2. Stripped of his 7 Tour de France titles, and banned for life by the International Cycling Union, Lance Armstrong has been asked, today, to return the 4 million dollars earned in those events. In a sport where doping is rampant; where every competitive country has come under scrutiny; where there have been allegations and expulsions for years, none has been as shocking as Lance Armstrong's fall from grace.
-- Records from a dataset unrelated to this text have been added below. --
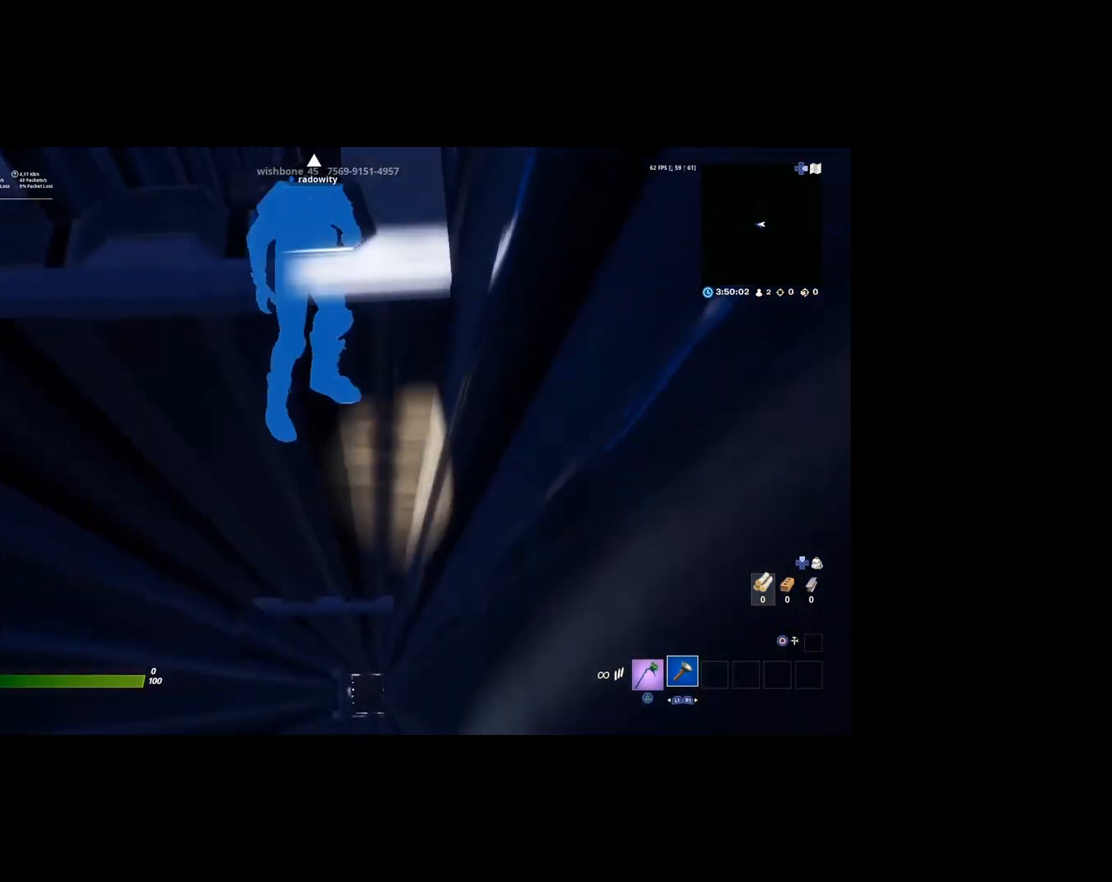
{"buttons": [], "left_stick": "left", "right_stick": "center", "events": [[100, "left_stick", "up-left"], [233, "R3", "down"], [267, "left_stick", "center"], [333, "R3", "up"], [400, "left_stick", "left"]]}
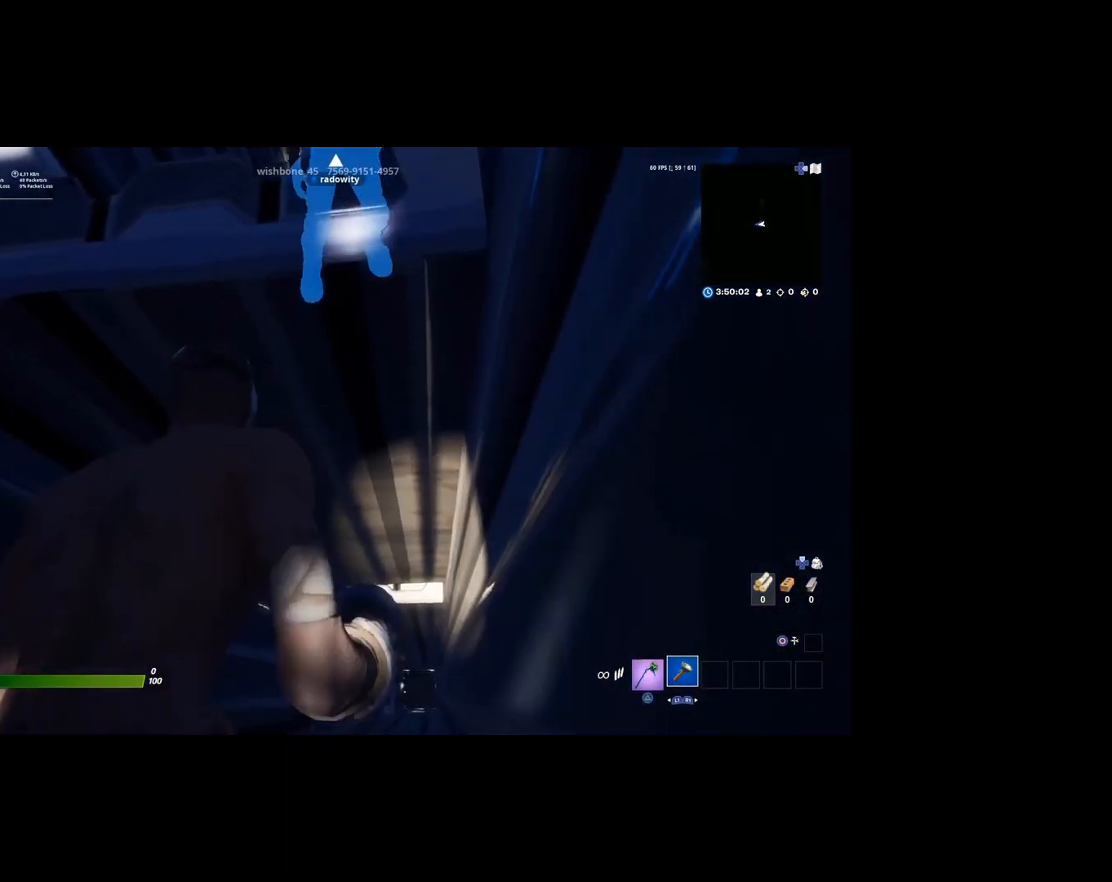
{"buttons": [], "left_stick": "center", "right_stick": "center", "events": [[33, "left_stick", "center"], [333, "left_stick", "down"], [500, "left_stick", "center"]]}
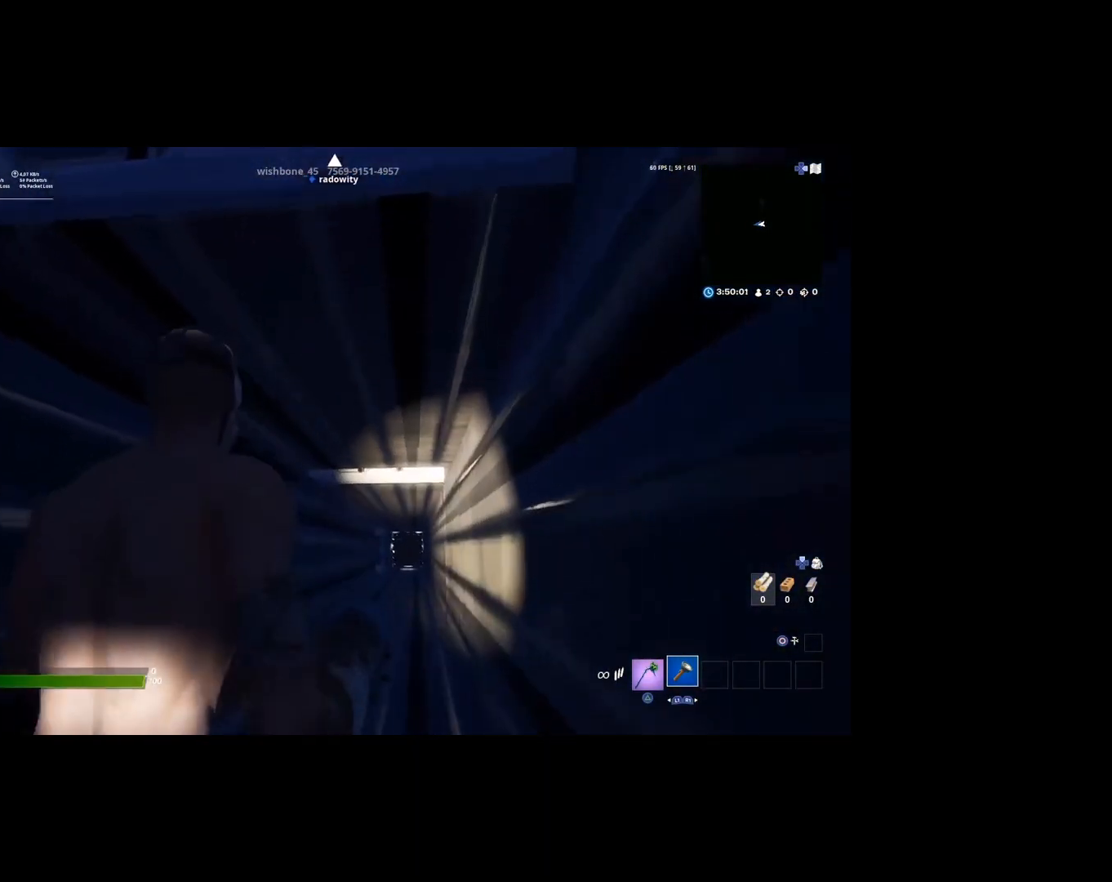
{"buttons": [], "left_stick": "center", "right_stick": "right", "events": [[100, "right_stick", "left"], [233, "left_stick", "down"], [333, "left_stick", "center"], [400, "right_stick", "center"], [467, "right_stick", "right"]]}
Uncovering the most sophisticated deliberate doping scheme to ever deceive the public (tens of millions of American taxpayers dollars in funding to the USPS Armstrong's cycling team) and ironically 'rope-a-doping' cynical media too, all fell like a house of cards, because 2 women: Betsy Andreu, and Emma O'Reilly sick of the cover-up and lies, were the first to come forth with stories of the PED: steroids, testosterone, growth hormones, and EPO. Bullied. Called crazy and jealous. Hit with lawsuits by team Armstrong, the 2 women ultimately said what no one really had the conviction to say: the emperor had no clothes on.
3. Lena Dunham. We love you, babe! Her ad for Obama is sensational in the Dunham 'way'; clever, contemporary, cozy and ballsy (ya know what I mean) in sista hood parlance...get out the vote. Our bodies. Our selves.
4. Half Moon Bay. Home of the Great Punk.